Joe Pug’s The Diving Sun is a Midlife Crisis Captured in Poetic Genius

Image courtesy of WXXI News

By Caleb Lovell

“Shut up, jump in!” folk singer-songwriter Joe Pug exclaims on his new record The Diving Sun, which was released in March. This lyric could easily be interpreted as an invitation to the listener to invest oneself in the depth of meaning that this brilliantly poetic album has to offer. 

A troubadour revered for his lyrical craftsmanship, Pug has been compared to the likes of Josh Ritter, Tom Waits, and even the legendary Bob Dylan. The Diving Sun is Pug’s fifth full-length album, and one that is by no means an exception to this high standard of songwriting.

But this latest project is one that is very unique in Pug’s catalog; it is a conglomeration of fan favorites and songs that were written during the quarantine in “a water-damaged basement in Prince George’s County, Maryland.” The record could be seen as a collection of lost loves, with the songs themselves coming from a “water-damaged” dreamer who doesn’t care much for dreaming anymore.

“I don’t care about those starry dreams,” he declares on the song “Deep End,” “The waking world is never found.”

The album feels like a deep shift in the artistic values of its maker and in the narrative that he is trying to write. While some of his earlier material is written from the perspective of a restless truth-seeker, Pug’s new record comes from the voice of a road-worn traveler who is looking back on the journey in a solemn state of mind. 

“I’ve been a thousand men / I’ve been a single child,” he reflects on “Look Out Desdemona,” a song that may be the contemplative cornerstone of the whole record. The last verse depicts the narrator looking up at the stars with the deeply moving line, “They have never changed / I have strayed so far.”

The album is not all so pensively melancholic, however. The first track and lead single, “Crescent Bridge,” is a prime example, and is arguably one of the best-written songs in Pug’s entire discography. On this song we catch a glimpse of the bright romantic that was so vividly apparent in Pug’s early career.

The song could perhaps be seen as Pug’s own “Free Fallin’,” with the irresistibly catchy chorus and the theme of feeling lost somewhere in the grand scheme of love. But even this song contains a touch of sorrow, as he seems to be longing for something or someone he cannot attain.

This desire for something that seems to have already passed is a central theme of the record, which Pug explores deeper on the tracks “Wild Kind of Longing” and “Free Rider.” These songs evoke a sense of self-reflection about who we are and the decisions with which we have to live.

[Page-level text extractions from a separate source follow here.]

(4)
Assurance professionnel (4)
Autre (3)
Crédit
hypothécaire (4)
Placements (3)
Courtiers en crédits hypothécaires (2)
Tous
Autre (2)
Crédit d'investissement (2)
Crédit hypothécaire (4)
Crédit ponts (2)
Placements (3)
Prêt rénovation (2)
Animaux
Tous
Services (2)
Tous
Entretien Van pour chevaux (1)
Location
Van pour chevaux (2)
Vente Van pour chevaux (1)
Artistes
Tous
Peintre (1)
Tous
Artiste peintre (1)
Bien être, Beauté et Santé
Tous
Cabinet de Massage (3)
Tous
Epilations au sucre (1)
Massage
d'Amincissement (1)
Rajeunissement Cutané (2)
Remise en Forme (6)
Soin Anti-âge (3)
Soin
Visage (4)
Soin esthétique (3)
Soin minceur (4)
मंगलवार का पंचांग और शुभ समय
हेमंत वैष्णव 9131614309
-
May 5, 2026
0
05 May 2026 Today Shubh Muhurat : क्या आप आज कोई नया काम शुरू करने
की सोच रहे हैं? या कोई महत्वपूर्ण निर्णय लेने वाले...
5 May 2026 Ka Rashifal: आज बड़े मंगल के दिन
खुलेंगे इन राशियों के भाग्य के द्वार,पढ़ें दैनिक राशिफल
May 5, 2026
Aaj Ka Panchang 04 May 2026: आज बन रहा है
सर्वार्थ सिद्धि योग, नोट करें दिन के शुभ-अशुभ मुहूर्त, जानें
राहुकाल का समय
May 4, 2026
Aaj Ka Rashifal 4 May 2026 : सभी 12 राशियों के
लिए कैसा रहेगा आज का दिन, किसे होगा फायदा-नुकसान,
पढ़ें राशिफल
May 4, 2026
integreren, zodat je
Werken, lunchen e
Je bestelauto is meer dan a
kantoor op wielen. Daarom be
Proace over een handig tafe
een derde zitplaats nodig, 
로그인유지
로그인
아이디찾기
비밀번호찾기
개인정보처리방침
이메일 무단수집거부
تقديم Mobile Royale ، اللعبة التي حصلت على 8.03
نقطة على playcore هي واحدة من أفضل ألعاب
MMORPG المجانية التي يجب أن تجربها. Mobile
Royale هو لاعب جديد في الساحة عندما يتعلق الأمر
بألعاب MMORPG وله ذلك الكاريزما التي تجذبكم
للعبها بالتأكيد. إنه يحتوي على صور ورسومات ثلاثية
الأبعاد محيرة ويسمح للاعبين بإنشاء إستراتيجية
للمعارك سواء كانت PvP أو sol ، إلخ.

But while The Diving Sun is in essence a rumination on past lives that would rather be forgotten, it is also a celebration of the present moment to which it all has amounted. 

“How I was saved from a journey depraved and wretched / How often I wondered,” Pug exclaims, expressing a sentiment that many of us feel when we look back on how far we have come as people. 

The Diving Sun is a record that invites us into a deeper relationship with reality (as all forms of art should), and ultimately into a deeper relationship with ourselves. After all, as Pug himself so directly and yet so profoundly puts it in one of his songs, “this is all we get.”